Nous sommes actuellement en train de lancer, dans un certain nombre d’hôtels, des soirées thématiques pour célébrer l’été. Récemment, au Méridien Piccadilly de Londres, nous avons transporté le Méridien Nice en «déverrouillant la destination» par les senteurs et les saveurs provençales. L’expérience réelle est d’apporter la cuisine locale à travers des offres signature. La gastronomie est un moyen fantastique pour animer les espaces publics et pour raconter une histoire. Vous pouvez aussi le voir à travers nos halls d’hôtel, qui fonctionnent comme un Hub, comme nous les appelons, Coffee houses le jour, cocktail lounges le soir. Nos propositions Coffee house sont renforcées grâce à notre partenariat avec Illy Café et via les «éclairs» signature que chaque hôtel a créé à son image. Nos Chefs pâtissiers ont chacun interprété la recette traditionnelle en utilisant des ingrédients qui s’identifient à la destination. Le soir, nous avons un programme baptisé Sparkling qui permet à nos barmen d’être créatifs avec les cocktails, dès lors qu’ils pétillent, une fois encore avec des saveurs et des produits locaux.
Vous avez été l’une des premières marques à réinventer le lobby et les espaces publics, les rendant plus animés et plus rentables, êtes-vous satisfait du résultat ?
Nous avons réussi à obtenir deux choses : des revenus supplémentaires à travers les programmes que je viens de mentionner et créer des espaces où les gens aiment passer du temps. La mesure clef du succès à ce jour est la façon dont nos halls sont animés, générant des recettes supplémentaires et une plus grande fidélité avec du business répétitif. Nous avons énormément de feedback positif de nos clients fidèles. Nous n’aurions pas eu une telle pénétration du concept à travers tout notre portefeuille si cela n’avait pas été un succès. A ce jour, les deux tiers des Méridien ont investi dans un Hub.
Seriez-vous prêt à aller plus loin et à organiser des espaces dédiés aux co-workers en quête d’un lieu adapté et d’une liaison wi-fi à haut débit ?
Nous n’avons pas l’intention de le faire en tant que concept, mais nous regardons avec intérêt comme le Hub est utilisé. Cela dépend de l’espace disponible dans un hôtel pour le faire. Mais vous avez raison, c’est un nouveau défi, notamment depuis que la connexion wi-fi est perçue comme un service essentiel au même titre que l’air et l’eau. Pour une autre marque du portefeuille Starwood Hotels, Westin, nous avons créé une station «Tangent» avec des équipements spécifiques pour les travailleurs indépendants ou les petits groupes, et nous facturons un usage à l’heure avec une connexion haut débit. Nous avons quelque 55 stations Tangent à travers le monde.

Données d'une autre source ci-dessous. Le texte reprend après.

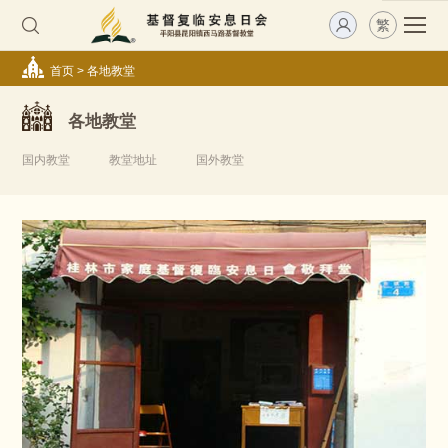
繁
首页
>
各地教堂
各地教堂
国内教堂
教堂地址
国外教堂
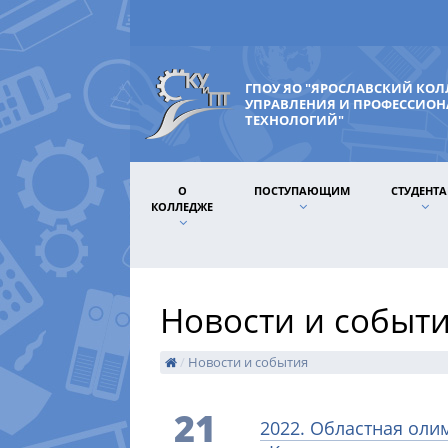
ГПОУ ЯО "ЯРОСЛАВСКИЙ КО
УПРАВЛЕНИЯ И ПРОФЕССИО
ТЕХНОЛОГИЙ"
О
ПОСТУПАЮЩИМ
СТУДЕНТ
КОЛЛЕДЖЕ
Новости и событ
/
Новости и события
21
2022. Областная оли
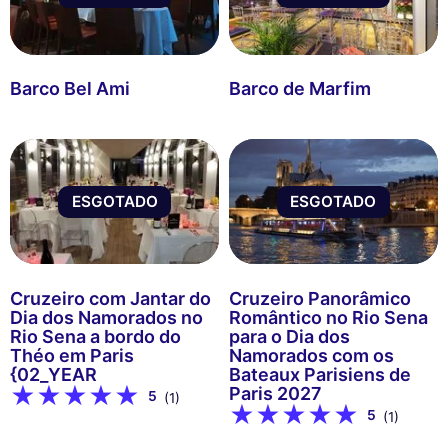
Barco Bel Ami
Barco de Marfim
ESGOTADO
ESGOTADO
Cruzeiro com Jantar do
Cruzeiro Panorâmico
Dia dos Namorados no
Romântico no Rio Sena
Rio Sena a bordo do
para o Dia dos
Théo em Paris
Namorados com os
{02_YEAR
Bateaux Parisiens de
Paris 2027
5
(1)
5
(1)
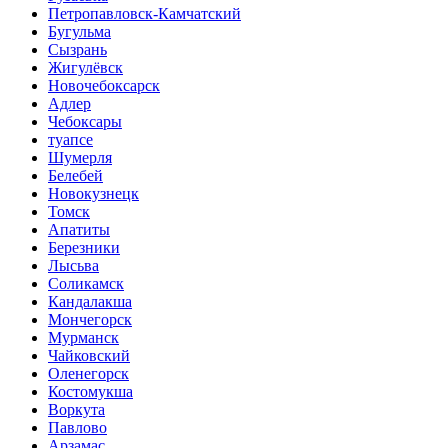
Петропавловск-Камчатский
Бугульма
Сызрань
Жигулёвск
Новочебоксарск
Адлер
Чебоксары
туапсе
Шумерля
Белебей
Новокузнецк
Томск
Апатиты
Березники
Лысьва
Соликамск
Кандалакша
Мончегорск
Мурманск
Чайковский
Оленегорск
Костомукша
Воркута
Павлово
Арзамас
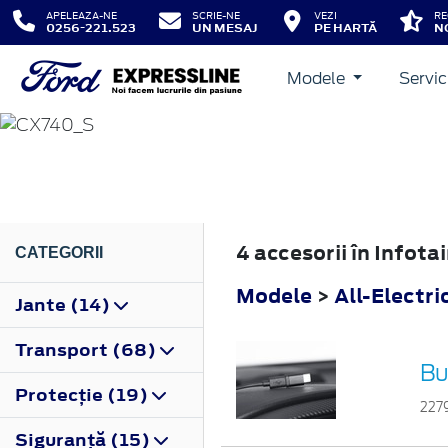
APELEAZA-NE
SCRIE-NE
VEZI
RE
0256-221.523
UN MESAJ
PE HARTĂ
N
Modele
Servic
ALL-ELECTRIC EXPL
2024
4 accesorii în Infot
CATEGORII
Modele
>
All-Electri
Jante (14)
Transport (68)
Bu
Protecţie (19)
227
Siguranţă (15)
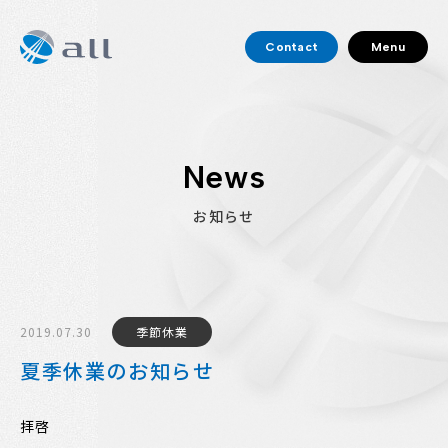
Contact
Menu
News
お知らせ
2019.07.30
季節休業
夏季休業のお知らせ
拝啓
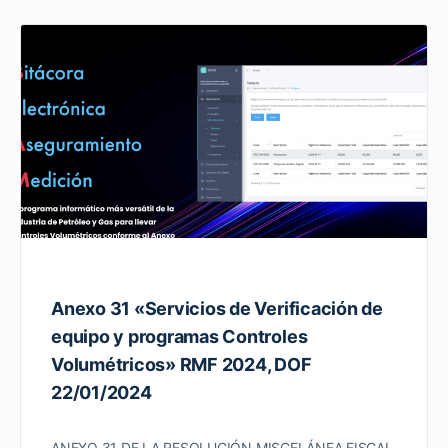
Anexo 31 «Servicios de Verificación de
equipo y programas Controles
Volumétricos» RMF 2024, DOF
22/01/2024
ANEXO 31 DE LA RESOLUCIÓN MISCELÁNEA FISCAL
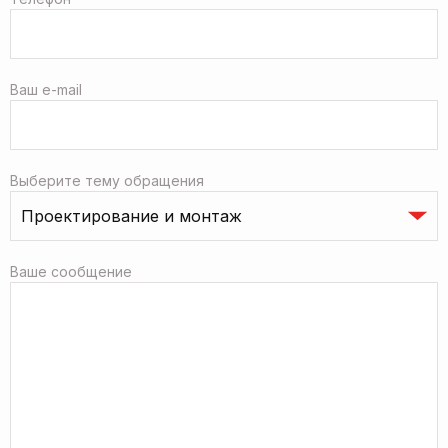
Ваш e-mail
Выберите тему обращения
Ваше сообщение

Vous avez évoqué votre second défi, en dehors du repositionnement de la marque, qui est d’accroître son implantation dans le monde, comment vous situez-vous ?
Nous gérons 104 établissements et nous avons un pipeline d’une trentaine d’hôtels qui doivent ouvrir dans les deux à trois ans. C’est le programme d’expansion le plus important de toute l’histoire de la marque. Parfois c’est un renforcement de notre présence, mais dans la plupart des cas il s’agit d’ouvrir un nouveau marché. L’Asie continue d’être une zone très forte de croissance, en Amérique du Nord nous avons doublé notre portefeuille au cours des deux dernières années, avec trois ouvertures à venir dans les dix-huit mois. En Europe, nous sommes centrés sur les rénovations dans les villes clé. Paris, comme je l’ai dit, sera notre plus récente rénovation, dévoilée en septembre prochain ; et notre hôtel de Londres Piccadilly Circus va bientôt bénéficier de rénovations. Vienne et Barcelone suivront sur la liste et nous réintroduisons la marque à Rome avec un Méridien à deux pas du Vatican.